Satürn’ün halkaları 100 milyon yıl içinde kaybolabilir

Murat Cansever
DijitalX
Published in
4 min readDec 30, 2018
25 Nisan 2016 tarihinde Cassini uzay aracının Satürn ve halkalarına ait 3 milyon kilometreden elde ettiği portre. [NASA/JPL-Caltech/Space Science Institute]

Sayısız küçük parçacıktan oluşan ve Satürn ile onlarca uydusunun çekim kuvvetlerinin etkileşimiyle şeklini koruyan Güneş Sistemi’nin en görkemli halkaları, 100 milyon yıl sonra ortadan kaybolmuş olabilir.

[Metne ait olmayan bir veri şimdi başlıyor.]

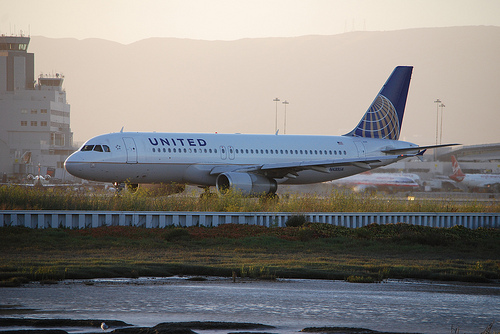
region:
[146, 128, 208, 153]
This airplane says that it is "United"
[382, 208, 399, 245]
There is a white fence that is visible here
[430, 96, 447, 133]
There are large lamps that are visible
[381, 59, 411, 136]
There is a blue tail that is on this airplane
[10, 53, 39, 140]
There is a gray building that is visible here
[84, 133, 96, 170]
There is a small window that is visible here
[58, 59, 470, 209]
airplane on tarmac near airport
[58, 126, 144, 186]
nose of airplane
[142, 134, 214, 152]
name of company that owns the airplane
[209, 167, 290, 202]
jet engine of the left wing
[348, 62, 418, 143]
tail of the United airplae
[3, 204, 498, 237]
fence near the tarmac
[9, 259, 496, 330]
water in pond near the tarmac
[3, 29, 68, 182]
airport and control tower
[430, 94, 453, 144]
light poles at airport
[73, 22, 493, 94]
mountains near the airport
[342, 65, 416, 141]
Image of a globe on blue tail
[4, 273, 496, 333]
Water beside airport runway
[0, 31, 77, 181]
Air traffic control tower on building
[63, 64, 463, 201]
Large commercial airliner parked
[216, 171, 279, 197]
Engine on an airplane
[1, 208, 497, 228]
White retaining wall beside runway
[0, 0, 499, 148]
Hazy daytime sky behind plane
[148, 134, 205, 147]
United logo printed on plane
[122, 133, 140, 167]
Entry door to plane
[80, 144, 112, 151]
Cockpit windows on plane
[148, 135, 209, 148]
A logo on the side of a plane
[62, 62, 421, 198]
A large plane on the ground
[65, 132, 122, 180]
The cockpit of a plane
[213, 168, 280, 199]
A plane's engine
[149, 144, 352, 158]
A row of windows along a plane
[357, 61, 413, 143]
The colored tail wing of the plane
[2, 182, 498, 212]
A line of grass and weeds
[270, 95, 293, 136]
Light posts on the airport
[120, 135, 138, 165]
The door of the plane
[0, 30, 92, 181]
Part of the airport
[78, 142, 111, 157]
Front windows on an airplane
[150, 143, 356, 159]
Side windows on the airplane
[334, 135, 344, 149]
United states flag on the airplane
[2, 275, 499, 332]
Water and a few rocks on the side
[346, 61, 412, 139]
Blue tail on the airplane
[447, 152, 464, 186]
Red tail on the airplane in the back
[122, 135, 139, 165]
Side door on the airplane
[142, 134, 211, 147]
United written on the side of the plane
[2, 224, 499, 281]
A long stretch of grass next to the water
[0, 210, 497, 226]
Long white thin gate wish a patch of grass on it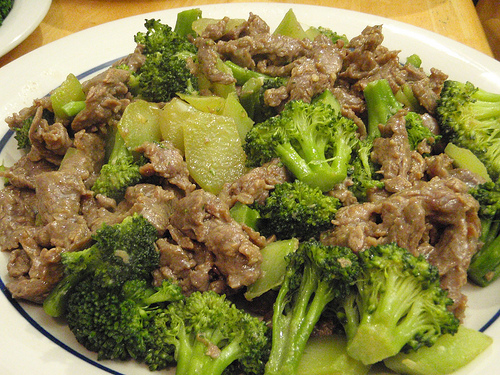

NASA Goddard Uzay Uçuş Merkezi’nden James O’Donoghue, “Satürn’ün halkalarından her yarım saatte bir Olimpik yüzme havuzunu dolduracak kadar su içeren materyal yağdığını” belirtti. Bu hesaba göre, “halka yağmuru” yaklaşık 300 milyon yıl sonra halkaların tükenmesine yol açacak. Ancak Cassini uzay aracı tarafından Satürn’ün ekvatoruna yağan “halka materyalinin” miktarı, bu sürenin 100 milyondan daha az olacağına işaret etti. Satürn’ün 4 milyar yıldan yaşlı olduğu ele alındığında, halkaları için tanınan süre oldukça kısa kabul ediliyor.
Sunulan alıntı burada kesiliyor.